Plymouth had struggled with the recruitment and retention of social workers particularly in teams where families required medium to longer term responses;



There had been an emergence of a digital market which had seen social workers being able to work across the country but separate to this base. This has disrupted the market nationally and Plymouth had been trying to adapt;



Plymouth had recruited project teams as an interim solution which had just started to exit from and would move to oversees recruitment as part of the exit plan;



Social workers nationally experienced a high degree of trauma impact and Plymouth would be addressing this in a robust way to support its staff;



Plymouth had been in the middle of a recruitment process for oversees workers and had moved into an interview and selection phase;



Plymouth had retained staff well and although two teams had signalled high throughput, many social workers remained in Plymouth but moved teams within the service;



Plymouth had been working on a new recruitment and retention strategy that would be available at the end of November subject to final checks. There would be new and supported pathways to support retention;



Plymouth launched its Ask Jan service for care experienced young people 18 – 25 and gave 24 hour access to a range of services including counselling, free at the point of access;


In response to questions raised it was reported that:



The prevalence of children with more complex needs had been due to a combination of factors which included more understanding of the way in which adverse childhood experiences had impacted their development, this trend had been seen locally and nationally. Fostering agencies had transformed the way in which they responded to children and young people and employ therapists, clinicians and others to respond fully to the child;



The Committee would write to Kelly Tolhurst MP, Minister of State (Education) to request no more drift on the government’s response to the review and requested a response no later than the end of 2022. The letter would also endorse the recommendations from the review and endorse the calculations of £2.6 billion of required funding;



Plymouth had been putting a number of things in place if children/young people wanted to stay in their placements which included staying put foster placements. A new 5 bed home for 18+ young people had opened with a provider in the city which had been designed specifically for those young people that are ready to move into something more independent but not entirely to enable planning for their next steps;



Plymouth City Council would be unable to directly market to foster carers currently operating for Independent sector foster care agencies (IFA) and would not look to do this either as they provided an invaluable service for the city and Plymouth would not want to unsettle or undermine the relationship;



Plymouth used agency staff to cover posts to ensure that Plymouth safeguarded children appropriately.
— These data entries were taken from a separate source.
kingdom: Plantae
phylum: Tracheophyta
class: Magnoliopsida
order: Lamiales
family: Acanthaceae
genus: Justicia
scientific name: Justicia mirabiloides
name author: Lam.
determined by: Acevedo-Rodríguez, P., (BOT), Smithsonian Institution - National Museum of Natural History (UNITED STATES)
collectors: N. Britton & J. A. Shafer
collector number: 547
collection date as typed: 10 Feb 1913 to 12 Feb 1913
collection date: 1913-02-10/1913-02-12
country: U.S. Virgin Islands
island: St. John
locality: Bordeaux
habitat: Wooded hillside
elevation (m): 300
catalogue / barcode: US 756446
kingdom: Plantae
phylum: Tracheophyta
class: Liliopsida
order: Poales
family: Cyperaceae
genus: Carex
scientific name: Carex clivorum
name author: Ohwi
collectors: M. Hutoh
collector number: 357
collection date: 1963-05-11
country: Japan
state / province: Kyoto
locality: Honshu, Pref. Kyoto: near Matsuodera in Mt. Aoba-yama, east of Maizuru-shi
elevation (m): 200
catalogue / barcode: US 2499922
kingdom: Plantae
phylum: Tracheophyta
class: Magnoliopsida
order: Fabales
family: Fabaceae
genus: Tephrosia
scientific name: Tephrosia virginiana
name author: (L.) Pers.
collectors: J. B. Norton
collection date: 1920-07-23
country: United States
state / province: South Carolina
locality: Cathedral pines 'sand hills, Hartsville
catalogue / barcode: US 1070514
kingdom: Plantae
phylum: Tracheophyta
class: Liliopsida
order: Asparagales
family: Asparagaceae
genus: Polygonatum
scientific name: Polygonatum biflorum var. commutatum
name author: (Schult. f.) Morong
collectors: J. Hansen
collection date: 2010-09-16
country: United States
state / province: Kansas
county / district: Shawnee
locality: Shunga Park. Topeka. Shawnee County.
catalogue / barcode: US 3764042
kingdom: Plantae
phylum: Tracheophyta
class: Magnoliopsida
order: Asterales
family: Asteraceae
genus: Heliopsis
The creation of posts had been covered by agency workers but it had always been the intention to replace agency workers with in house workers. The Council wanted to reduce caseloads to allow social workers to work with families in a more engaged way and to reduce risks;



There had been very few staff that had been on long term sickness. It was acknowledged that there had been an issue in the profession due to the stressful nature of the work carried out by social workers that would be a reason for social workers to be on long term sickness. In those instances cases would be reallocated to ensure Plymouth fulfilled its statutory duties to children;



Plymouth had been looking into ways in which social workers could be supported with the amount of admin required, to ensure social workers could spend more time working with families;



Plymouth had been working to introduce a guarantor scheme for care experienced young people to reduce risks of homelessness;


The Committee agreed to note the report.